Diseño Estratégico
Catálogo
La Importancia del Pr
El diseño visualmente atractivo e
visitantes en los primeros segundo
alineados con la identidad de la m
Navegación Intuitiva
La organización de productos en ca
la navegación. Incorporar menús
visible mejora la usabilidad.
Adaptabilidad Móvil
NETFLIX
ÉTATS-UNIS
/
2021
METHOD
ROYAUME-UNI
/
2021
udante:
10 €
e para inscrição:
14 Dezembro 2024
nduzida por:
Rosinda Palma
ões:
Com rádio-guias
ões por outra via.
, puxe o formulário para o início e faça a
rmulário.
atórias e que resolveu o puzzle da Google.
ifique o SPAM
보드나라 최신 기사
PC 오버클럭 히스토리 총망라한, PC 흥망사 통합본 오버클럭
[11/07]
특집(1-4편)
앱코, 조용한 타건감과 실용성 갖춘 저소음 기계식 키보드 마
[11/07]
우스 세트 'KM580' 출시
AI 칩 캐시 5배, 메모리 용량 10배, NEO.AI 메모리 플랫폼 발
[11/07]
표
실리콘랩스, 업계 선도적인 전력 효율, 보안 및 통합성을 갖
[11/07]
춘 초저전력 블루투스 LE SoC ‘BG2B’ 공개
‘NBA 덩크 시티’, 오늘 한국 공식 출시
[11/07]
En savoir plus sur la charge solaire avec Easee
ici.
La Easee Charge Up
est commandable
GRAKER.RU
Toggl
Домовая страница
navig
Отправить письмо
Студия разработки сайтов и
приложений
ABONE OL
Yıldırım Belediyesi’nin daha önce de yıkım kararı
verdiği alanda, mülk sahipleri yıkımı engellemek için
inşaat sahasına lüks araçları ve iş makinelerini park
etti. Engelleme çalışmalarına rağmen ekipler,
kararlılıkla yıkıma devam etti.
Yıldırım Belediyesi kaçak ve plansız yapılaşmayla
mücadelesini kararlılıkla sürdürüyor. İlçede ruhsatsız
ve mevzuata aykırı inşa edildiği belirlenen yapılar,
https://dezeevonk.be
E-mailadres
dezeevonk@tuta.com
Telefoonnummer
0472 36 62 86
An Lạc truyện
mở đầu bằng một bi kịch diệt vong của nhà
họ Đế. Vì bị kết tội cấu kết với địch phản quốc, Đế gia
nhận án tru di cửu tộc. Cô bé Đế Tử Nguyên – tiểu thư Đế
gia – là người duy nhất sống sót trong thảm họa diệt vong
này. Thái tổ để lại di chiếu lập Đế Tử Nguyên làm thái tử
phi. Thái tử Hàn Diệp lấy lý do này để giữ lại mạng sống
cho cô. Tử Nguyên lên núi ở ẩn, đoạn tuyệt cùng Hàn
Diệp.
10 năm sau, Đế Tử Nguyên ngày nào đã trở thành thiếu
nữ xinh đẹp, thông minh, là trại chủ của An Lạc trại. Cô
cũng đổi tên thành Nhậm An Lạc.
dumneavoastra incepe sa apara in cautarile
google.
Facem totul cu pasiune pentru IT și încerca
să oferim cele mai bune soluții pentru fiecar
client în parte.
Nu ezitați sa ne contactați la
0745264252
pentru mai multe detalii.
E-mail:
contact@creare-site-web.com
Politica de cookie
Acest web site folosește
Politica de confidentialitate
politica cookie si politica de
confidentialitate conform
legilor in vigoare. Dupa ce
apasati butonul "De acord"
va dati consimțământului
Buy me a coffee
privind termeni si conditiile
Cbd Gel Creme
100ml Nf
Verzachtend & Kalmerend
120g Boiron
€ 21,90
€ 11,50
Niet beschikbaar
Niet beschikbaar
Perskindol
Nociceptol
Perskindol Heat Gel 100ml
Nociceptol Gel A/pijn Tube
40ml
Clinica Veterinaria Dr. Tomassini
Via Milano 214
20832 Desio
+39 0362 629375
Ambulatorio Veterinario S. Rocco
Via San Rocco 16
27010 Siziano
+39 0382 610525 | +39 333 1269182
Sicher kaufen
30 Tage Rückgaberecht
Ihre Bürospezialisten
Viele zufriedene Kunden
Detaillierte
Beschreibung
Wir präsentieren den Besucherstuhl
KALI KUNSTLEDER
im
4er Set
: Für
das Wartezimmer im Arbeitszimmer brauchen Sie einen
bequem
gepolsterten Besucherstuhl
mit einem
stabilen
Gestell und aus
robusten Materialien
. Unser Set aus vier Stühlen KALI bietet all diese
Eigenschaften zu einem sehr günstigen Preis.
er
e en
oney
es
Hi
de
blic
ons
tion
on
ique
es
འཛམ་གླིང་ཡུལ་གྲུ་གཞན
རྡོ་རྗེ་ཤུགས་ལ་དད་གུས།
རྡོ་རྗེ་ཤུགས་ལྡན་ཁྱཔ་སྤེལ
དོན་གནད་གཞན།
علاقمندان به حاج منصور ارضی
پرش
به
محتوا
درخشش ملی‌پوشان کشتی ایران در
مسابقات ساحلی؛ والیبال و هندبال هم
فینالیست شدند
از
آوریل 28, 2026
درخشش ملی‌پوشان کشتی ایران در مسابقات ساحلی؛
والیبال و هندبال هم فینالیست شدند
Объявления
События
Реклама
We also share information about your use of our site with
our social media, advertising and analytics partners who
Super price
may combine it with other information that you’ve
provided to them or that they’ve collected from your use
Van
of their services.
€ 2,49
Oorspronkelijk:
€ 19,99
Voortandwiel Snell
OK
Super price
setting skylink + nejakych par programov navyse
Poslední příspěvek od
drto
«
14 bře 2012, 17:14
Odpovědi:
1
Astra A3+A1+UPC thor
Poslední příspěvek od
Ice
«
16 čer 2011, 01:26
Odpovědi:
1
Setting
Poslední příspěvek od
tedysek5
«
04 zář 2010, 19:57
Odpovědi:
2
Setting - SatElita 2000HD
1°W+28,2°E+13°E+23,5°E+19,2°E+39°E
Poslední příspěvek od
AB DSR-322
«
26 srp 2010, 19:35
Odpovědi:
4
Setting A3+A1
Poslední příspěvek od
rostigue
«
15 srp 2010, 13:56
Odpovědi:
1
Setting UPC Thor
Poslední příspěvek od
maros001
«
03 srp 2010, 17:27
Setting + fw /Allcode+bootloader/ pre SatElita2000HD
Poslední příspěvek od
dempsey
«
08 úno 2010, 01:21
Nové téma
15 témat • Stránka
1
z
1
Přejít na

────────────────

* [What is being asked]
Return the text of every item above verbatim, line by line, with nothing changed.

* [Solved problem]
Diseño Estratégico
Catálogo
La Importancia del Pr
El diseño visualmente atractivo e
visitantes en los primeros segundo
alineados con la identidad de la m
Navegación Intuitiva
La organización de productos en ca
la navegación. Incorporar menús
visible mejora la usabilidad.
Adaptabilidad Móvil
NETFLIX
ÉTATS-UNIS
/
2021
METHOD
ROYAUME-UNI
/
2021
udante:
10 €
e para inscrição:
14 Dezembro 2024
nduzida por:
Rosinda Palma
ões:
Com rádio-guias
ões por outra via.
, puxe o formulário para o início e faça a
rmulário.
atórias e que resolveu o puzzle da Google.
ifique o SPAM
보드나라 최신 기사
PC 오버클럭 히스토리 총망라한, PC 흥망사 통합본 오버클럭
[11/07]
특집(1-4편)
앱코, 조용한 타건감과 실용성 갖춘 저소음 기계식 키보드 마
[11/07]
우스 세트 'KM580' 출시
AI 칩 캐시 5배, 메모리 용량 10배, NEO.AI 메모리 플랫폼 발
[11/07]
표
실리콘랩스, 업계 선도적인 전력 효율, 보안 및 통합성을 갖
[11/07]
춘 초저전력 블루투스 LE SoC ‘BG2B’ 공개
‘NBA 덩크 시티’, 오늘 한국 공식 출시
[11/07]
En savoir plus sur la charge solaire avec Easee
ici.
La Easee Charge Up
est commandable
GRAKER.RU
Toggl
Домовая страница
navig
Отправить письмо
Студия разработки сайтов и
приложений
ABONE OL
Yıldırım Belediyesi’nin daha önce de yıkım kararı
verdiği alanda, mülk sahipleri yıkımı engellemek için
inşaat sahasına lüks araçları ve iş makinelerini park
etti. Engelleme çalışmalarına rağmen ekipler,
kararlılıkla yıkıma devam etti.
Yıldırım Belediyesi kaçak ve plansız yapılaşmayla
mücadelesini kararlılıkla sürdürüyor. İlçede ruhsatsız
ve mevzuata aykırı inşa edildiği belirlenen yapılar,
https://dezeevonk.be
E-mailadres
dezeevonk@tuta.com
Telefoonnummer
0472 36 62 86
An Lạc truyện
mở đầu bằng một bi kịch diệt vong của nhà
họ Đế. Vì bị kết tội cấu kết với địch phản quốc, Đế gia
nhận án tru di cửu tộc. Cô bé Đế Tử Nguyên – tiểu thư Đế
gia – là người duy nhất sống sót trong thảm họa diệt vong
này. Thái tổ để lại di chiếu lập Đế Tử Nguyên làm thái tử
phi. Thái tử Hàn Diệp lấy lý do này để giữ lại mạng sống
cho cô. Tử Nguyên lên núi ở ẩn, đoạn tuyệt cùng Hàn
Diệp.
10 năm sau, Đế Tử Nguyên ngày nào đã trở thành thiếu
nữ xinh đẹp, thông minh, là trại chủ của An Lạc trại. Cô
cũng đổi tên thành Nhậm An Lạc.
dumneavoastra incepe sa apara in cautarile
google.
Facem totul cu pasiune pentru IT și încerca
să oferim cele mai bune soluții pentru fiecar
client în parte.
Nu ezitați sa ne contactați la
0745264252
pentru mai multe detalii.
E-mail:
contact@creare-site-web.com
Politica de cookie
Acest web site folosește
Politica de confidentialitate
politica cookie si politica de
confidentialitate conform
legilor in vigoare. Dupa ce
apasati butonul "De acord"
va dati consimțământului
Buy me a coffee
privind termeni si conditiile
Cbd Gel Creme
100ml Nf
Verzachtend & Kalmerend
120g Boiron
€ 21,90
€ 11,50
Niet beschikbaar
Niet beschikbaar
Perskindol
Nociceptol
Perskindol Heat Gel 100ml
Nociceptol Gel A/pijn Tube
40ml
Clinica Veterinaria Dr. Tomassini
Via Milano 214
20832 Desio
+39 0362 629375
Ambulatorio Veterinario S. Rocco
Via San Rocco 16
27010 Siziano
+39 0382 610525 | +39 333 1269182
Sicher kaufen
30 Tage Rückgaberecht
Ihre Bürospezialisten
Viele zufriedene Kunden
Detaillierte
Beschreibung
Wir präsentieren den Besucherstuhl
KALI KUNSTLEDER
im
4er Set
: Für
das Wartezimmer im Arbeitszimmer brauchen Sie einen
bequem
gepolsterten Besucherstuhl
mit einem
stabilen
Gestell und aus
robusten Materialien
. Unser Set aus vier Stühlen KALI bietet all diese
Eigenschaften zu einem sehr günstigen Preis.
er
e en
oney
es
Hi
de
blic
ons
tion
on
ique
es
འཛམ་གླིང་ཡུལ་གྲུ་གཞན
རྡོ་རྗེ་ཤུགས་ལ་དད་གུས།
རྡོ་རྗེ་ཤུགས་ལྡན་ཁྱཔ་སྤེལ
དོན་གནད་གཞན།
علاقمندان به حاج منصور ارضی
پرش
به
محتوا
درخشش ملی‌پوشان کشتی ایران در
مسابقات ساحلی؛ والیبال و هندبال هم
فینالیست شدند
از
آوریل 28, 2026
درخشش ملی‌پوشان کشتی ایران در مسابقات ساحلی؛
والیبال و هندبال هم فینالیست شدند
Объявления
События
Реклама
We also share information about your use of our site with
our social media, advertising and analytics partners who
Super price
may combine it with other information that you’ve
provided to them or that they’ve collected from your use
Van
of their services.
€ 2,49
Oorspronkelijk:
€ 19,99
Voortandwiel Snell
OK
Super price
setting skylink + nejakych par programov navyse
Poslední příspěvek od
drto
«
14 bře 2012, 17:14
Odpovědi:
1
Astra A3+A1+UPC thor
Poslední příspěvek od
Ice
«
16 čer 2011, 01:26
Odpovědi:
1
Setting
Poslední příspěvek od
tedysek5
«
04 zář 2010, 19:57
Odpovědi:
2
Setting - SatElita 2000HD
1°W+28,2°E+13°E+23,5°E+19,2°E+39°E
Poslední příspěvek od
AB DSR-322
«
26 srp 2010, 19:35
Odpovědi:
4
Setting A3+A1
Poslední příspěvek od
rostigue
«
15 srp 2010, 13:56
Odpovědi:
1
Setting UPC Thor
Poslední příspěvek od
maros001
«
03 srp 2010, 17:27
Setting + fw /Allcode+bootloader/ pre SatElita2000HD
Poslední příspěvek od
dempsey
«
08 úno 2010, 01:21
Nové téma
15 témat • Stránka
1
z
1
Přejít na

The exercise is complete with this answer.